When McDonald’s Corp. reported surprisingly high, 3.9-percent same-store sales growth in the second quarter, it was widely believed to be bad news for its biggest competitors — The Wendy’s Co. and Burger King.
The company even said so, with CEO Steve Easterbrook noting that the company “had begun to open up a gap with QSR sandwich competitors.”
But that didn’t happen. Burger King reported 3 percent growth, and Wendy’s growth was 3.2 percent.
Instead, the pain had been felt elsewhere. Jack in the Box Inc. same-store sales fell 0.2 percent. Sonic Corp.’s same-store sales fell 1.2 percent through the end of May. And Steak ‘n Shake’s same-store sales declined by 3.1 percent.

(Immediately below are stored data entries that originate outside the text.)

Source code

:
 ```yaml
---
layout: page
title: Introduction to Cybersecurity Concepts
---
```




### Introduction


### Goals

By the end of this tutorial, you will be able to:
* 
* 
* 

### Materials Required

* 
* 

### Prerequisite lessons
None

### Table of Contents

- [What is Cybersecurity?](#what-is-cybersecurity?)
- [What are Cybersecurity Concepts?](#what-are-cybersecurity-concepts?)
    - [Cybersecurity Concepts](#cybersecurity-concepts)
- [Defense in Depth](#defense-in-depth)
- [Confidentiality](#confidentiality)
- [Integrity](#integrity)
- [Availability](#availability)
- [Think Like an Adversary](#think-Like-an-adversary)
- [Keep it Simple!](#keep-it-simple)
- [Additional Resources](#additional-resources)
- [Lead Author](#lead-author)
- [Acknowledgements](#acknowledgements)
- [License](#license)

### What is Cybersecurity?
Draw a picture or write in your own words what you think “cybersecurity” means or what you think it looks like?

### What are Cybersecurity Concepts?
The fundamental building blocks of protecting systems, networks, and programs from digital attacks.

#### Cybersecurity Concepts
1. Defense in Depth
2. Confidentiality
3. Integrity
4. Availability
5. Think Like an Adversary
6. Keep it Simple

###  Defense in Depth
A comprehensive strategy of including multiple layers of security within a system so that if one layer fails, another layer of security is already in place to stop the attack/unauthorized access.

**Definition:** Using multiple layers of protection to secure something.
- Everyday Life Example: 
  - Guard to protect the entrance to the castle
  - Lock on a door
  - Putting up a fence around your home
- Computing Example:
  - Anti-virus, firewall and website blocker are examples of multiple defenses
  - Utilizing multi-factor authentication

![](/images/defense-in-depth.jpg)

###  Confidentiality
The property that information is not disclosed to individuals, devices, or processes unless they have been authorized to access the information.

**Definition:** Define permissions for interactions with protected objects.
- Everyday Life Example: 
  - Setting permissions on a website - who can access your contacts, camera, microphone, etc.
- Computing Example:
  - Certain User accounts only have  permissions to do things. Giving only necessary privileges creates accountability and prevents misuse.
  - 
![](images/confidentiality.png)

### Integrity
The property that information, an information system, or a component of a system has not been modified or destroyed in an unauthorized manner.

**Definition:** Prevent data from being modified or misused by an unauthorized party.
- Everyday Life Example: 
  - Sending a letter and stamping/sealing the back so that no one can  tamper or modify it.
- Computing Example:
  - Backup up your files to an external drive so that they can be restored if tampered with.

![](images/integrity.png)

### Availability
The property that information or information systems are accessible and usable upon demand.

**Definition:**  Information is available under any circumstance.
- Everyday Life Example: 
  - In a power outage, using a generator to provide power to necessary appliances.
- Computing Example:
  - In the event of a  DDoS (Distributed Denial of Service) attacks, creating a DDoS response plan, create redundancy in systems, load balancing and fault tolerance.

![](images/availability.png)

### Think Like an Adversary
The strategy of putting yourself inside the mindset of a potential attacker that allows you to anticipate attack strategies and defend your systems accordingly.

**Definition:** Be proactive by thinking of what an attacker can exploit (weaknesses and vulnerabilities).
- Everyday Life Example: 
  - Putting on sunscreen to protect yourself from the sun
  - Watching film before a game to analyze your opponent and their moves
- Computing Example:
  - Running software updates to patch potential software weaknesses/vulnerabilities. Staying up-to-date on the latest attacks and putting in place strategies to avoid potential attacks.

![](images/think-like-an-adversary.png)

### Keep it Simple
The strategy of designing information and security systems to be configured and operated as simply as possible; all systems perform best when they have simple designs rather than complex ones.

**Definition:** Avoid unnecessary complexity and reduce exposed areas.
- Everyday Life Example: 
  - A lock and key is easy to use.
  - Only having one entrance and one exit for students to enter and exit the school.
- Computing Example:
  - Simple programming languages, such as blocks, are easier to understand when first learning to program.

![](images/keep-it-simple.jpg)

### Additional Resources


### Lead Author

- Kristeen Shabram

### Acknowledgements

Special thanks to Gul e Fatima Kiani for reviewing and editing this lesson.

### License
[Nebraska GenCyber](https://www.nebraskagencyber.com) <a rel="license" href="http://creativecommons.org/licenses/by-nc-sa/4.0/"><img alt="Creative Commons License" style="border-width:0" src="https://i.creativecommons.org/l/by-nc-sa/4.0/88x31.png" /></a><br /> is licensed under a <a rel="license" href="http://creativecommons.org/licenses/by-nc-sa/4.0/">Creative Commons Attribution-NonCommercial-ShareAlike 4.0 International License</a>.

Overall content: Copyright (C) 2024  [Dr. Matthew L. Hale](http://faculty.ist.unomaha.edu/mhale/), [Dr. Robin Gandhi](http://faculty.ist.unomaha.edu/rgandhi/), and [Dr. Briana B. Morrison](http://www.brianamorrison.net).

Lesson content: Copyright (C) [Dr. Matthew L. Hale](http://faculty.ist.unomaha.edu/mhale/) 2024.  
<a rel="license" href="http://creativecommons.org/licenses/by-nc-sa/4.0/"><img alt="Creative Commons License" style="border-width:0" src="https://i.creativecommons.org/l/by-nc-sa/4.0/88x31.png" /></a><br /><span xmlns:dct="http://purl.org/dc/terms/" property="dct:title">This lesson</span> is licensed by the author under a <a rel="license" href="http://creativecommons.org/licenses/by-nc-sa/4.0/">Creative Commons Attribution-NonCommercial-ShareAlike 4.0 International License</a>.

As I said earlier, consumers still love fast food. But the group largely leading the charge this year has been the three chains arguably most associated with the sector — McDonald’s, Burger King and Wendy’s.

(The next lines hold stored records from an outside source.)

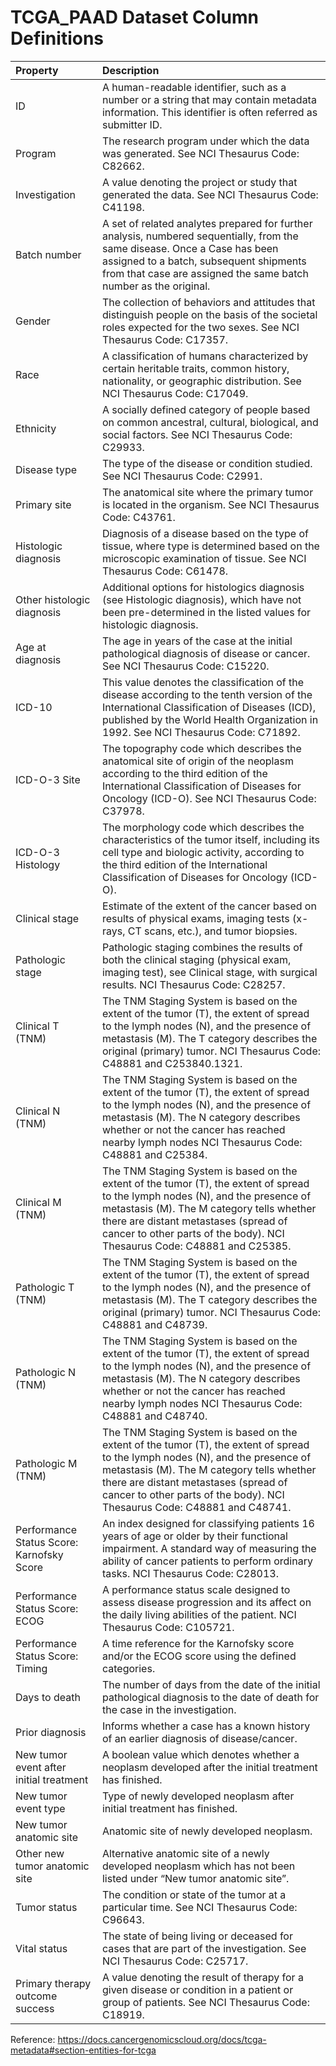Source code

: TCGA\_PAAD Dataset Column Definitions
================

| Property                                  | Description                                                                                                                                                                                                                                                                                      |
| :---------------------------------------- | :----------------------------------------------------------------------------------------------------------------------------------------------------------------------------------------------------------------------------------------------------------------------------------------------- |
| ID                                        | A human-readable identifier, such as a number or a string that may contain metadata information. This identifier is often referred as submitter ID.                                                                                                                                              |
| Program                                   | The research program under which the data was generated. See NCI Thesaurus Code: C82662.                                                                                                                                                                                                         |
| Investigation                             | A value denoting the project or study that generated the data. See NCI Thesaurus Code: C41198.                                                                                                                                                                                                   |
| Batch number                              | A set of related analytes prepared for further analysis, numbered sequentially, from the same disease. Once a Case has been assigned to a batch, subsequent shipments from that case are assigned the same batch number as the original.                                                         |
| Gender                                    | The collection of behaviors and attitudes that distinguish people on the basis of the societal roles expected for the two sexes. See NCI Thesaurus Code: C17357.                                                                                                                                 |
| Race                                      | A classification of humans characterized by certain heritable traits, common history, nationality, or geographic distribution. See NCI Thesaurus Code: C17049.                                                                                                                                   |
| Ethnicity                                 | A socially defined category of people based on common ancestral, cultural, biological, and social factors. See NCI Thesaurus Code: C29933.                                                                                                                                                       |
| Disease type                              | The type of the disease or condition studied. See NCI Thesaurus Code: C2991.                                                                                                                                                                                                                     |
| Primary site                              | The anatomical site where the primary tumor is located in the organism. See NCI Thesaurus Code: C43761.                                                                                                                                                                                          |
| Histologic diagnosis                      | Diagnosis of a disease based on the type of tissue, where type is determined based on the microscopic examination of tissue. See NCI Thesaurus Code: C61478.                                                                                                                                     |
| Other histologic diagnosis                | Additional options for histologics diagnosis (see Histologic diagnosis), which have not been pre-determined in the listed values for histologic diagnosis.                                                                                                                                       |
| Age at diagnosis                          | The age in years of the case at the initial pathological diagnosis of disease or cancer. See NCI Thesaurus Code: C15220.                                                                                                                                                                         |
| ICD-10                                    | This value denotes the classification of the disease according to the tenth version of the International Classification of Diseases (ICD), published by the World Health Organization in 1992. See NCI Thesaurus Code: C71892.                                                                   |
| ICD-O-3 Site                              | The topography code which describes the anatomical site of origin of the neoplasm according to the third edition of the International Classification of Diseases for Oncology (ICD-O). See NCI Thesaurus Code: C37978.                                                                           |
| ICD-O-3 Histology                         | The morphology code which describes the characteristics of the tumor itself, including its cell type and biologic activity, according to the third edition of the International Classification of Diseases for Oncology (ICD-O).                                                                 |
| Clinical stage                            | Estimate of the extent of the cancer based on results of physical exams, imaging tests (x-rays, CT scans, etc.), and tumor biopsies.                                                                                                                                                             |
| Pathologic stage                          | Pathologic staging combines the results of both the clinical staging (physical exam, imaging test), see Clinical stage, with surgical results. NCI Thesaurus Code: C28257.                                                                                                                       |
| Clinical T (TNM)                          | The TNM Staging System is based on the extent of the tumor (T), the extent of spread to the lymph nodes (N), and the presence of metastasis (M). The T category describes the original (primary) tumor. NCI Thesaurus Code: C48881 and C253840.1321.                                             |
| Clinical N (TNM)                          | The TNM Staging System is based on the extent of the tumor (T), the extent of spread to the lymph nodes (N), and the presence of metastasis (M). The N category describes whether or not the cancer has reached nearby lymph nodes NCI Thesaurus Code: C48881 and C25384.                        |
| Clinical M (TNM)                          | The TNM Staging System is based on the extent of the tumor (T), the extent of spread to the lymph nodes (N), and the presence of metastasis (M). The M category tells whether there are distant metastases (spread of cancer to other parts of the body). NCI Thesaurus Code: C48881 and C25385. |
| Pathologic T (TNM)                        | The TNM Staging System is based on the extent of the tumor (T), the extent of spread to the lymph nodes (N), and the presence of metastasis (M). The T category describes the original (primary) tumor. NCI Thesaurus Code: C48881 and C48739.                                                   |
| Pathologic N (TNM)                        | The TNM Staging System is based on the extent of the tumor (T), the extent of spread to the lymph nodes (N), and the presence of metastasis (M). The N category describes whether or not the cancer has reached nearby lymph nodes NCI Thesaurus Code: C48881 and C48740.                        |
| Pathologic M (TNM)                        | The TNM Staging System is based on the extent of the tumor (T), the extent of spread to the lymph nodes (N), and the presence of metastasis (M). The M category tells whether there are distant metastases (spread of cancer to other parts of the body). NCI Thesaurus Code: C48881 and C48741. |
| Performance Status Score: Karnofsky Score | An index designed for classifying patients 16 years of age or older by their functional impairment. A standard way of measuring the ability of cancer patients to perform ordinary tasks. NCI Thesaurus Code: C28013.                                                                            |
| Performance Status Score: ECOG            | A performance status scale designed to assess disease progression and its affect on the daily living abilities of the patient. NCI Thesaurus Code: C105721.                                                                                                                                      |
| Performance Status Score: Timing          | A time reference for the Karnofsky score and/or the ECOG score using the defined categories.                                                                                                                                                                                                     |
| Days to death                             | The number of days from the date of the initial pathological diagnosis to the date of death for the case in the investigation.                                                                                                                                                                   |
| Prior diagnosis                           | Informs whether a case has a known history of an earlier diagnosis of disease/cancer.                                                                                                                                                                                                            |
| New tumor event after initial treatment   | A boolean value which denotes whether a neoplasm developed after the initial treatment has finished.                                                                                                                                                                                             |
| New tumor event type                      | Type of newly developed neoplasm after initial treatment has finished.                                                                                                                                                                                                                           |
| New tumor anatomic site                   | Anatomic site of newly developed neoplasm.                                                                                                                                                                                                                                                       |
| Other new tumor anatomic site             | Alternative anatomic site of a newly developed neoplasm which has not been listed under “New tumor anatomic site”.                                                                                                                                                                               |
| Tumor status                              | The condition or state of the tumor at a particular time. See NCI Thesaurus Code: C96643.                                                                                                                                                                                                        |
| Vital status                              | The state of being living or deceased for cases that are part of the investigation. See NCI Thesaurus Code: C25717.                                                                                                                                                                              |
| Primary therapy outcome success           | A value denoting the result of therapy for a given disease or condition in a patient or group of patients. See NCI Thesaurus Code: C18919.                                                                                                                                                       |

Reference: https://docs.cancergenomicscloud.org/docs/tcga-metadata#section-entities-for-tcga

And their success is bad news for the numerous small chains that dominate the burger business.
Over the past two years, the trio has lost market share among the largest burger chains, based on NRN Top 200 data.
McDonald’s has the lion’s share of those sales, but it also lost the most, by far, over the past two years.
The Oak Brook, Ill.-based giant’s share of the limited-service burger market fell to 44.9 percent in the latest year, down from 46.8 percent two years earlier — a drop of almost two full percentage points.
McDonald's market share loss wasn’t quite as good news for the other two of the big three as you’d think.
Burger King’s share of the market fell slightly to 11.5 percent in the latest year, from 11.6 percent the year before — though that was up from the prior year, when it held 11.4 percent of the market.
Wendy’s, however, saw its share of the market fall to 11.2 percent from 11.3 percent over the past two years.
The companies gaining market share included the aforementioned Sonic, Jack in the Box and Steak ‘n Shake, as well as privately held chains like Whataburger, Culver’s and In-N-Out as well as fast-casual chains like Five Guys, Smashburger, Shake Shack and Freddy’s Frozen Custard.
The performance by the big three burger chains suggests they are retaking some of that share.
Why, of course, is anybody’s guess. All three chains have worked heavily to solidify their businesses. They’ve unleashed discounts, improved the looks of their stores and found more innovative advertising strategies. They’ve also spent the most on things like delivery and kiosks and mobile app development.
At least this year, those efforts appear to be working — proving the three chains can all grow at the same time.
Jonathan Maze, Nation’s Restaurant News senior financial editor, does not directly own stock or interest in a restaurant company.